§ **Input data**
┄┄┄┄┄┄

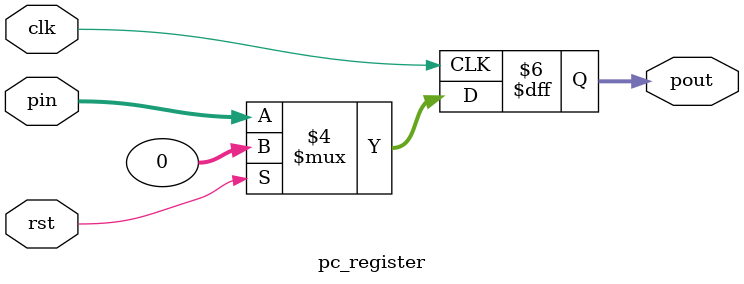
<source format=sv>
module pc_register(clk,rst,pin, pout);
    input clk,rst;
    input [31:0] pin;
    output [31:0] pout;
    reg [31:0] pout = 32'd0;
    always @(posedge clk) begin
        if(rst)
            pout <= 32'd0;
        else
            pout <= pin;
    end
endmodule
</source>
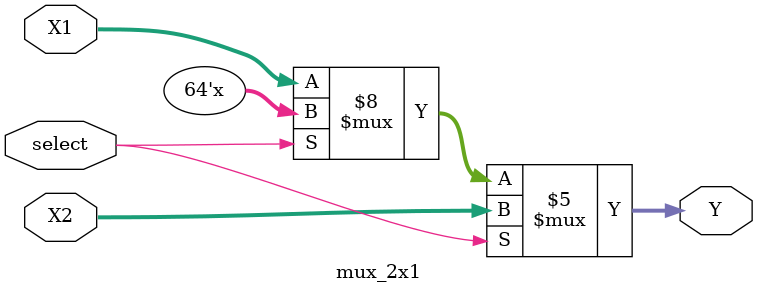
<source format=v>
module mux_2x1 ( select, X1 , X2 , Y );

input  select;
input[63 :0] X1;
input[63 :0] X2;
output reg  [63:0] Y;

wire select;
wire[63 :0] X1;
wire[63 :0] X2;

always @( select or X1 or X2  )
begin
   if( select == 0)
      Y = X1 ;

   if( select == 1)
      Y = X2 ;

end

endmodule

</source>
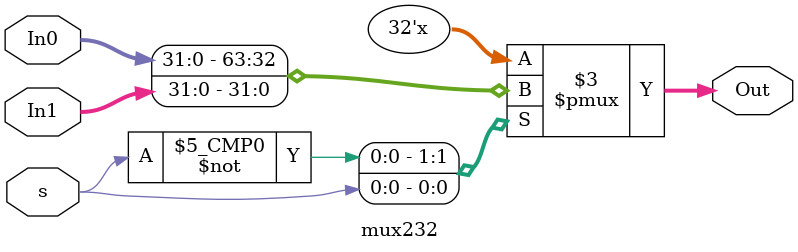
<source format=v>
`timescale 1ns / 1ps


module mux232(Out,In0,In1,s);
output [31:0] Out;
input [31:0] In0;
input [31:0] In1;
input s;
reg [31:0] Out=32'b0;
always @ (In0 or In1 or s)begin
    case(s)
    1'b0: Out=In0;
    1'b1: Out=In1;
    default Out=32'b0;
    endcase
end
endmodule

</source>
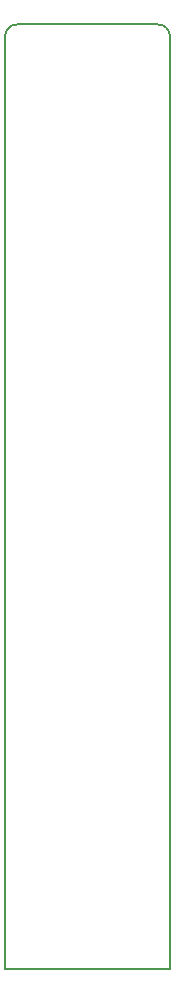
<source format=gbr>
G04 #@! TF.FileFunction,Profile,NP*
%FSLAX46Y46*%
G04 Gerber Fmt 4.6, Leading zero omitted, Abs format (unit mm)*
G04 Created by KiCad (PCBNEW 4.0.7) date 12/09/17 22:15:45*
%MOMM*%
%LPD*%
G01*
G04 APERTURE LIST*
%ADD10C,0.100000*%
%ADD11C,0.150000*%
G04 APERTURE END LIST*
D10*
D11*
X155067000Y-51816000D02*
X167005000Y-51816000D01*
X154051000Y-131826000D02*
X154051000Y-52832000D01*
X155067000Y-51816000D02*
G75*
G03X154051000Y-52832000I0J-1016000D01*
G01*
X168021000Y-131826000D02*
X168021000Y-52832000D01*
X168021000Y-52832000D02*
G75*
G03X167005000Y-51816000I-1016000J0D01*
G01*
X154051000Y-131826000D02*
X168021000Y-131826000D01*
M02*

</source>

┄┄┄┄┄┄

§ **Exercise**
Return the full listing above verbatim, please, but without its images.

§ **Output for this exercise**
<source format=sv>
module pc_register(clk,rst,pin, pout);
    input clk,rst;
    input [31:0] pin;
    output [31:0] pout;
    reg [31:0] pout = 32'd0;
    always @(posedge clk) begin
        if(rst)
            pout <= 32'd0;
        else
            pout <= pin;
    end
endmodule
</source>
<source format=v>
module mux_2x1 ( select, X1 , X2 , Y );

input  select;
input[63 :0] X1;
input[63 :0] X2;
output reg  [63:0] Y;

wire select;
wire[63 :0] X1;
wire[63 :0] X2;

always @( select or X1 or X2  )
begin
   if( select == 0)
      Y = X1 ;

   if( select == 1)
      Y = X2 ;

end

endmodule

</source>
<source format=v>
`timescale 1ns / 1ps


module mux232(Out,In0,In1,s);
output [31:0] Out;
input [31:0] In0;
input [31:0] In1;
input s;
reg [31:0] Out=32'b0;
always @ (In0 or In1 or s)begin
    case(s)
    1'b0: Out=In0;
    1'b1: Out=In1;
    default Out=32'b0;
    endcase
end
endmodule

</source>
<source format=gbr>
G04 #@! TF.FileFunction,Profile,NP*
%FSLAX46Y46*%
G04 Gerber Fmt 4.6, Leading zero omitted, Abs format (unit mm)*
G04 Created by KiCad (PCBNEW 4.0.7) date 12/09/17 22:15:45*
%MOMM*%
%LPD*%
G01*
G04 APERTURE LIST*
%ADD10C,0.100000*%
%ADD11C,0.150000*%
G04 APERTURE END LIST*
D10*
D11*
X155067000Y-51816000D02*
X167005000Y-51816000D01*
X154051000Y-131826000D02*
X154051000Y-52832000D01*
X155067000Y-51816000D02*
G75*
G03X154051000Y-52832000I0J-1016000D01*
G01*
X168021000Y-131826000D02*
X168021000Y-52832000D01*
X168021000Y-52832000D02*
G75*
G03X167005000Y-51816000I-1016000J0D01*
G01*
X154051000Y-131826000D02*
X168021000Y-131826000D01*
M02*

</source>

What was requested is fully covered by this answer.